Provided data -
[Start of section]
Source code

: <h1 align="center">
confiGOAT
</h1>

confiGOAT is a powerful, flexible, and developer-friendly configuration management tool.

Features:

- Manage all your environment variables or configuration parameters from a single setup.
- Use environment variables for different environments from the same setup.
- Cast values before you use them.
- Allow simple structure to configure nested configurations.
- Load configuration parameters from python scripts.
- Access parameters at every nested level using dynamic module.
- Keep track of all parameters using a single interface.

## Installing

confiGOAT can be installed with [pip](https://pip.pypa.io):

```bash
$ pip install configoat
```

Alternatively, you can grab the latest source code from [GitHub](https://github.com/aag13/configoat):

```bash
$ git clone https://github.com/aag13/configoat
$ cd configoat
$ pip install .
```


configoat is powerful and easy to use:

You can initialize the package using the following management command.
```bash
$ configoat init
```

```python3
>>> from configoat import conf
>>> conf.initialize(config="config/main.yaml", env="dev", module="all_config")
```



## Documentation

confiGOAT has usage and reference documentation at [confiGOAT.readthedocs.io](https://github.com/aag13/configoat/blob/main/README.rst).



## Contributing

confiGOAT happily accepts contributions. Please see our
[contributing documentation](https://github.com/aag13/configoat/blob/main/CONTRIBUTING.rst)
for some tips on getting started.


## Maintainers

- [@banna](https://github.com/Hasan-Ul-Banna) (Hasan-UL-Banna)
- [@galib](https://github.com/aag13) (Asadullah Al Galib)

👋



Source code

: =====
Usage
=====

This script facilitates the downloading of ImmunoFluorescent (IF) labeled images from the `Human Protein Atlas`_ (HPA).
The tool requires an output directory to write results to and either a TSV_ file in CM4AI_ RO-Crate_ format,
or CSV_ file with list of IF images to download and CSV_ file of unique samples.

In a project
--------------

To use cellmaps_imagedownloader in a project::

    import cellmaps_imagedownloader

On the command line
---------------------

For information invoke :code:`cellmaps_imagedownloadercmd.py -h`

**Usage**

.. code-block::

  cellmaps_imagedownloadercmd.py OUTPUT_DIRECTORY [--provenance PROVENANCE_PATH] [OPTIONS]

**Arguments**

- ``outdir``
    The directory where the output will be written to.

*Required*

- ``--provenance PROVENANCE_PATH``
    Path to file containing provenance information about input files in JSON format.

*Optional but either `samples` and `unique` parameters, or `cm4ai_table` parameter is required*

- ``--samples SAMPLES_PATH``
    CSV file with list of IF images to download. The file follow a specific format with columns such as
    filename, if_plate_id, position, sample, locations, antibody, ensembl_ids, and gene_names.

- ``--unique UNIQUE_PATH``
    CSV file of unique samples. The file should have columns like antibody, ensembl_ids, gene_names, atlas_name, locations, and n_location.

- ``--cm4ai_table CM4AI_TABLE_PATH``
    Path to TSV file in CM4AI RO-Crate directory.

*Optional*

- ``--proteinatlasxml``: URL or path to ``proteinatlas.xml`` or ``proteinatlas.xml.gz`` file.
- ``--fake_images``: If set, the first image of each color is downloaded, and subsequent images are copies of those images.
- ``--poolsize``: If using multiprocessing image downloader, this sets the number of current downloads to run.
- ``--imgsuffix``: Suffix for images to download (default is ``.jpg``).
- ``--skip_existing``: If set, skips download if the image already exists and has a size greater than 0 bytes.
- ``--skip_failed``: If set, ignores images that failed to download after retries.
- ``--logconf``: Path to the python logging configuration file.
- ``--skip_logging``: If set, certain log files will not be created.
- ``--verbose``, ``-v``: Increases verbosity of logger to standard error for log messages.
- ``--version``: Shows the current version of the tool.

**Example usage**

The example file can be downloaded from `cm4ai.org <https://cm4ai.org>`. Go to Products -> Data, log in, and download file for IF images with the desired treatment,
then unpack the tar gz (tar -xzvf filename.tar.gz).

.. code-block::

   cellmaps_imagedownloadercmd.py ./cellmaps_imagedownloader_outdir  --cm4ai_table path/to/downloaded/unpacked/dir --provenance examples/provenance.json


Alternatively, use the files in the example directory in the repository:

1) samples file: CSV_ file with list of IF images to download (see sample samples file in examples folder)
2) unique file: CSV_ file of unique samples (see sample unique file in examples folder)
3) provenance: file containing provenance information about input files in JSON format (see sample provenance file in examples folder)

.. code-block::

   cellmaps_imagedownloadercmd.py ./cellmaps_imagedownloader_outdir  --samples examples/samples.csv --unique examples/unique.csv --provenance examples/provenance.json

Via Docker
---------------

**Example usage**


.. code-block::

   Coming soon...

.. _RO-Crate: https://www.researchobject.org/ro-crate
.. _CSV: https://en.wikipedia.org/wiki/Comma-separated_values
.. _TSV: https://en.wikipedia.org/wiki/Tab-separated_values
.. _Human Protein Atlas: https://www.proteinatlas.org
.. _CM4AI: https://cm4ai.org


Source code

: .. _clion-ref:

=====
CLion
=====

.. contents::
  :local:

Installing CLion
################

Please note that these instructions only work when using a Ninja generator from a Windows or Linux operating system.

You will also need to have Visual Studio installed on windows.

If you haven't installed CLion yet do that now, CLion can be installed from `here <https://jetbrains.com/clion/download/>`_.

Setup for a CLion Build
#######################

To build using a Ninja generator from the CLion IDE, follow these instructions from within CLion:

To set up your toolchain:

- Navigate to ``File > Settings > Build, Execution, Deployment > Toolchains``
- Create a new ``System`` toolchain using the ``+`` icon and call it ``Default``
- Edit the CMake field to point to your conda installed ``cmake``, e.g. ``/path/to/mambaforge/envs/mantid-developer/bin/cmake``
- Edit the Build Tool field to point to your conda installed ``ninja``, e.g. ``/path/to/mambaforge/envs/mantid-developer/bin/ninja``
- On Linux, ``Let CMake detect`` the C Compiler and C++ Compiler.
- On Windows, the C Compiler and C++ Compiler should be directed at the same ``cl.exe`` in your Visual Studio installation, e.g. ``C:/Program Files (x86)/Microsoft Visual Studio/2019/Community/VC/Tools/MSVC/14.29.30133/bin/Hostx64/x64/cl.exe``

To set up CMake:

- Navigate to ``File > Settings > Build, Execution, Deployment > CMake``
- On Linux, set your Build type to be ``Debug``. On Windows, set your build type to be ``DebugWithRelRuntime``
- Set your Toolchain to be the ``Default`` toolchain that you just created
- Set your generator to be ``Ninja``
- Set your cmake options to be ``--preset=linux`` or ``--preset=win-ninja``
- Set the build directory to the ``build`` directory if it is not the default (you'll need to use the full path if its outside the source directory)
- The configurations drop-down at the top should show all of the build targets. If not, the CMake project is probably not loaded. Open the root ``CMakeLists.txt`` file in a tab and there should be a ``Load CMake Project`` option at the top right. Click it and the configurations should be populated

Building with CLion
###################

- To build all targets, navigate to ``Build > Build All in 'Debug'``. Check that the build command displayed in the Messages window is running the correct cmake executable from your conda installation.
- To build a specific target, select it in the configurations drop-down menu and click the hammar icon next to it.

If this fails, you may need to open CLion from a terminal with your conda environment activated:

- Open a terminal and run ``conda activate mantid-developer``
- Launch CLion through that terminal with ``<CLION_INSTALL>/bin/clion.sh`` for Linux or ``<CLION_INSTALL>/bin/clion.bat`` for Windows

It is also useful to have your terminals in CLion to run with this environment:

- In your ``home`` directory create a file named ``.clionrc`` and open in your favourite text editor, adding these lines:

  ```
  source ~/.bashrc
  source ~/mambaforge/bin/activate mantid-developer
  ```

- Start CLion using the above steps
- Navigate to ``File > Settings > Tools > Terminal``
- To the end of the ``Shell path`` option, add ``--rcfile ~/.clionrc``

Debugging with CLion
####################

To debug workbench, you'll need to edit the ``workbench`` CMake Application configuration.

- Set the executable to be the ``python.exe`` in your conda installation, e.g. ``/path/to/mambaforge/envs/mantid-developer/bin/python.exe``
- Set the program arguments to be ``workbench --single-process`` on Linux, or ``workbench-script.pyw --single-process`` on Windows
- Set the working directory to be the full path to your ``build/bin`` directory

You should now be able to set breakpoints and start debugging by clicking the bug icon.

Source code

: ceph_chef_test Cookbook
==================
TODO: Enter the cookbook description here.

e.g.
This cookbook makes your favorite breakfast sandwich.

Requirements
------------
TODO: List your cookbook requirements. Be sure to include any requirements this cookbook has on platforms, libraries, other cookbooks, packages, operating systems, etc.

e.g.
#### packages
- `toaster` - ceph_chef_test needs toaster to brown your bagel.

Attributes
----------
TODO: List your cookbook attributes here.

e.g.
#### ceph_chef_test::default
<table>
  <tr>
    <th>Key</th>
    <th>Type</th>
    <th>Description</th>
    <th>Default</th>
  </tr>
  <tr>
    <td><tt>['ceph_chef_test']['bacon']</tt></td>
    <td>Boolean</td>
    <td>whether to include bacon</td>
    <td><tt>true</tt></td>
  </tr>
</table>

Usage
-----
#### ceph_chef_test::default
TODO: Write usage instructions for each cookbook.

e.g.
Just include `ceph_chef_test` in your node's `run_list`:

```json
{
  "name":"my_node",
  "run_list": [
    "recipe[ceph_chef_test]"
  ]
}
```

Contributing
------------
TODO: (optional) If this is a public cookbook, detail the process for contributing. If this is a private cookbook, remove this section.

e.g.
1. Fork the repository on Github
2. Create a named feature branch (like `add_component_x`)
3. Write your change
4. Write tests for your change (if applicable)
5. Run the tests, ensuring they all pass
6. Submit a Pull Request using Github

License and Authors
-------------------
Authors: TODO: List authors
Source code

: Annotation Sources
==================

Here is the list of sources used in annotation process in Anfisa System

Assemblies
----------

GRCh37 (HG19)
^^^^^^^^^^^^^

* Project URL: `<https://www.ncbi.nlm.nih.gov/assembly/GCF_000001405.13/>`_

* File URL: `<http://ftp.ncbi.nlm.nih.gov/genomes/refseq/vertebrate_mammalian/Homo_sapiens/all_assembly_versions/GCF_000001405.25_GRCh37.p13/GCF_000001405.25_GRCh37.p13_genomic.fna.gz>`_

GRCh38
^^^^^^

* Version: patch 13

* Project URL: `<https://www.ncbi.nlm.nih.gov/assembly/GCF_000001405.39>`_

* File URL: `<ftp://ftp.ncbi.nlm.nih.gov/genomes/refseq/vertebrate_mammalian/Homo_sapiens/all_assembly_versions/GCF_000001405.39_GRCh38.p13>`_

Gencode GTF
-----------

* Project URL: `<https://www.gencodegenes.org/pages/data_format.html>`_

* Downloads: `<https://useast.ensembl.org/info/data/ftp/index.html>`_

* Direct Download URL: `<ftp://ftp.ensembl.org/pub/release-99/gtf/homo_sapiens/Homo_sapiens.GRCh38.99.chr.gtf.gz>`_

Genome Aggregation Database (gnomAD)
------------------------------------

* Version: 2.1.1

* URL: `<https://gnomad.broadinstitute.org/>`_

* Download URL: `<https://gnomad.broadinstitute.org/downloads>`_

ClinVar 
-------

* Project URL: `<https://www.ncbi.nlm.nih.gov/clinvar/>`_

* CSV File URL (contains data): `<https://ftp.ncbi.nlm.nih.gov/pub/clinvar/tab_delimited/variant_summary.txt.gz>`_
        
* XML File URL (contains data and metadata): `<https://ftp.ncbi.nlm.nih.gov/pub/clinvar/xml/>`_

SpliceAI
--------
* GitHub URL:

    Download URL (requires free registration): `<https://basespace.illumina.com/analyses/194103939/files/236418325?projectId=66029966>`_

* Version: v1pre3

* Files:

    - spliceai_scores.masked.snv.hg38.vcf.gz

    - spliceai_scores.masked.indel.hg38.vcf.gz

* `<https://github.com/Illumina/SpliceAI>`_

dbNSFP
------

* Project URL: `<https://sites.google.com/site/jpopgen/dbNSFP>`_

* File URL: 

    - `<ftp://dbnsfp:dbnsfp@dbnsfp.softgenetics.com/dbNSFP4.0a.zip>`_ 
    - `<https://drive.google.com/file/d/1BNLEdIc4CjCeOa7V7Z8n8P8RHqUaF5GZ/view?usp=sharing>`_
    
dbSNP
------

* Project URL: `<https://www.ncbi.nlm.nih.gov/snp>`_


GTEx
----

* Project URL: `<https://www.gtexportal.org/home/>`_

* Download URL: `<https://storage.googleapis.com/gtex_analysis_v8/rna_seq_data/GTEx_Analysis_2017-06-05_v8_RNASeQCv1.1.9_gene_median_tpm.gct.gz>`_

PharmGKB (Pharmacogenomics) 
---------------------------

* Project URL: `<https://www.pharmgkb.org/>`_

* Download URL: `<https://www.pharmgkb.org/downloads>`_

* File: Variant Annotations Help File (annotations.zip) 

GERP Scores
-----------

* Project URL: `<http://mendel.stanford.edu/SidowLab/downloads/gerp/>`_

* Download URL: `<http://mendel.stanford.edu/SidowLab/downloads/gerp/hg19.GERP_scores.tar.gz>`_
[End of section]
Aim of the task - Extract each line from the listing that holds the word "downloaded".

Output for this task -
- ``--fake_images``: If set, the first image of each color is downloaded, and subsequent images are copies of those images.
The example file can be downloaded from `cm4ai.org <https://cm4ai.org>`. Go to Products -> Data, log in, and download file for IF images with the desired treatment,
   cellmaps_imagedownloadercmd.py ./cellmaps_imagedownloader_outdir  --cm4ai_table path/to/downloaded/unpacked/dir --provenance examples/provenance.json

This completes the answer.